By calling on Syria to respect the will of the Lebanese people to put their house in order, Prime Minister Fouad Siniora actually served long-term Syrian interests just as much as he preserved Lebanese objectives.

In person at the OIC to show that Lebanon and all Arabs were ready to cooperate with Iran and by snubbing Damascus to check Tehran's blitzkrieg on the Arab World.

Paradoxically, those who questioned Lebanon's Arab identity in the past finally understood that Beirut represented the strongest amalgam of Arabism, and was able to guide the debate onto its correct path.

Every Lebanese, in the majority as well as in the opposition, could thus take pride in the decisions reached by Siniora. By reaching this painful decision, even risking his life for the sake of the nascent nation, the astute politician demonstrated that he understood the strategic end-game rather than wallow in tactical manoeuvres.

Lebanon and Syria are destined to remain neighbours forever, but must earn each other's respect along the way.
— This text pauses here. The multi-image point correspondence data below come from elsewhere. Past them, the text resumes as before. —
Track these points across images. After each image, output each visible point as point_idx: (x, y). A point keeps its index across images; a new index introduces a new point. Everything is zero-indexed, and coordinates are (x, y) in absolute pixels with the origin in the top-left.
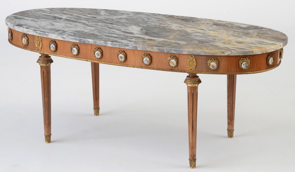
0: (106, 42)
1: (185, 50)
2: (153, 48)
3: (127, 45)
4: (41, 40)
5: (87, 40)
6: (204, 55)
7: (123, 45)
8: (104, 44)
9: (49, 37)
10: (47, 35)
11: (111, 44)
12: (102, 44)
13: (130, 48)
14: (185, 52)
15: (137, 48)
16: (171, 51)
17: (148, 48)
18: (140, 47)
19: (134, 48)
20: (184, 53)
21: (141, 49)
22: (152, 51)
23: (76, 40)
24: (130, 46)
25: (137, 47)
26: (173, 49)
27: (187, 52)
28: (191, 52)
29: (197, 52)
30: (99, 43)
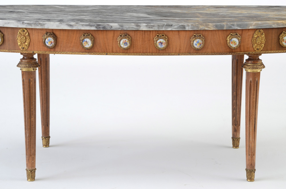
0: (139, 24)
1: (252, 23)
2: (208, 25)
3: (170, 25)
4: (29, 34)
5: (108, 25)
6: (276, 27)
7: (165, 26)
8: (135, 27)
9: (46, 27)
10: (41, 25)
11: (147, 26)
12: (132, 28)
13: (175, 28)
14: (251, 26)
15: (185, 28)
16: (232, 26)
17: (200, 26)
18: (188, 26)
19: (181, 28)
20: (250, 28)
21: (191, 28)
22: (207, 29)
23: (91, 26)
24: (175, 25)
25: (184, 26)
26: (235, 23)
27: (254, 26)
28: (260, 25)
29: (267, 25)
30: (127, 27)
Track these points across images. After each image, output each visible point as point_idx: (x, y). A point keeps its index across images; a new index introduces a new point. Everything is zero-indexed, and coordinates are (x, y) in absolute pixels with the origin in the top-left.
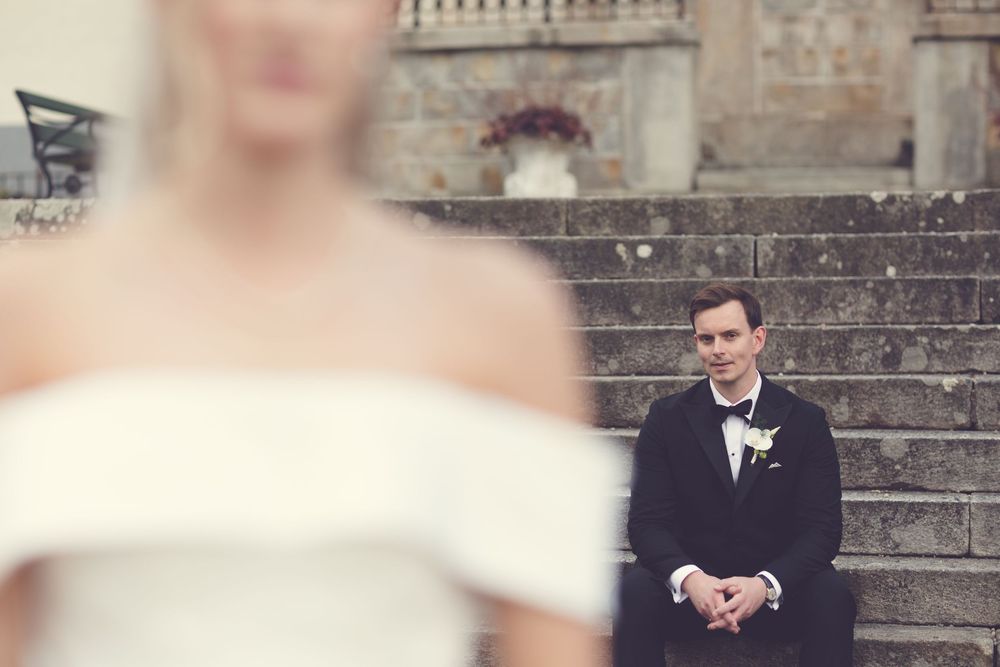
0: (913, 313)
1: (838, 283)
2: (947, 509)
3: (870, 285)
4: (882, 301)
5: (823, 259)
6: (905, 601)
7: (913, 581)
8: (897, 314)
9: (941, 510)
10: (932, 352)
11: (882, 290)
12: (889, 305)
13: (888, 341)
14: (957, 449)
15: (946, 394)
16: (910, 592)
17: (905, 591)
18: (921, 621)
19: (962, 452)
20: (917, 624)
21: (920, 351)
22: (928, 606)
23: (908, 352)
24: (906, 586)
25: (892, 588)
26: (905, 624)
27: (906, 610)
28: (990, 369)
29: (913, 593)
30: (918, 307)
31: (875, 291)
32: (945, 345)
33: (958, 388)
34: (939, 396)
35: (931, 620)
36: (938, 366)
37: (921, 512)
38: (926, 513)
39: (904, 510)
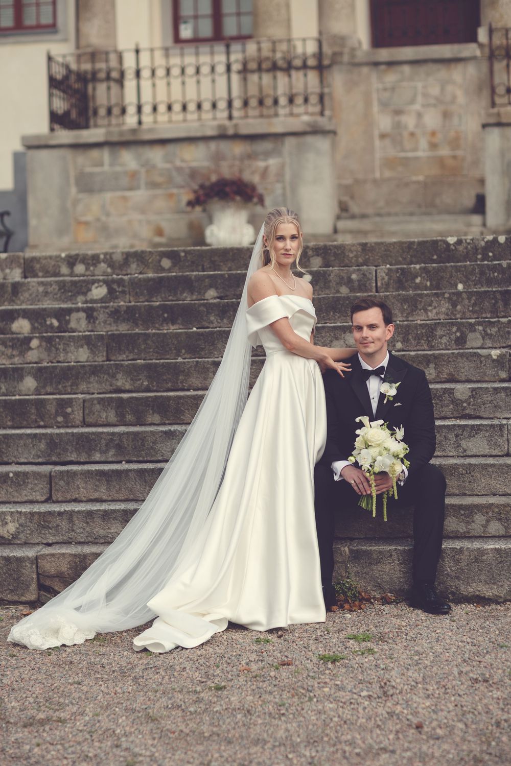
0: (473, 312)
1: (427, 295)
2: (494, 428)
3: (447, 295)
4: (454, 305)
5: (418, 280)
6: (470, 482)
7: (474, 470)
8: (464, 313)
9: (490, 429)
10: (485, 335)
11: (455, 298)
12: (459, 307)
13: (459, 329)
14: (500, 393)
15: (494, 361)
16: (472, 476)
17: (470, 476)
18: (479, 493)
19: (503, 394)
20: (477, 495)
21: (478, 335)
23: (471, 336)
24: (470, 473)
25: (462, 474)
26: (470, 495)
27: (470, 487)
29: (474, 477)
30: (477, 308)
31: (450, 299)
32: (494, 330)
33: (501, 356)
34: (489, 361)
36: (489, 343)
37: (478, 430)
38: (482, 430)
39: (469, 430)
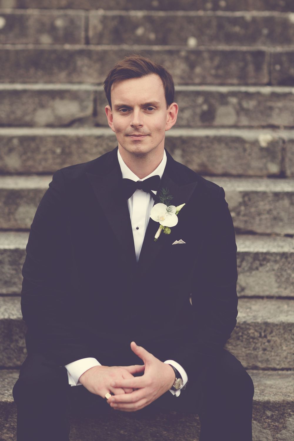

Siniora earned his. He went to Dakar to remind the Muslim world of Lebanon's needs for mutual coexistence, but stayed away from Damascus to induce the LAS to think of his president's unique role within it.

In other words, Siniora invited Arabs to reflect on their own alliances, benefit from Lebanon's contributions to the LAS, and project an Arab vision of mutual coexistence to the international community.

Not too shabby for a minor country shaken at its roots, challenged and assaulted by many, while persevering with gusto against some odds.

Dr Joseph A. Kechichian is a commentator and author of several books on Gulf affairs.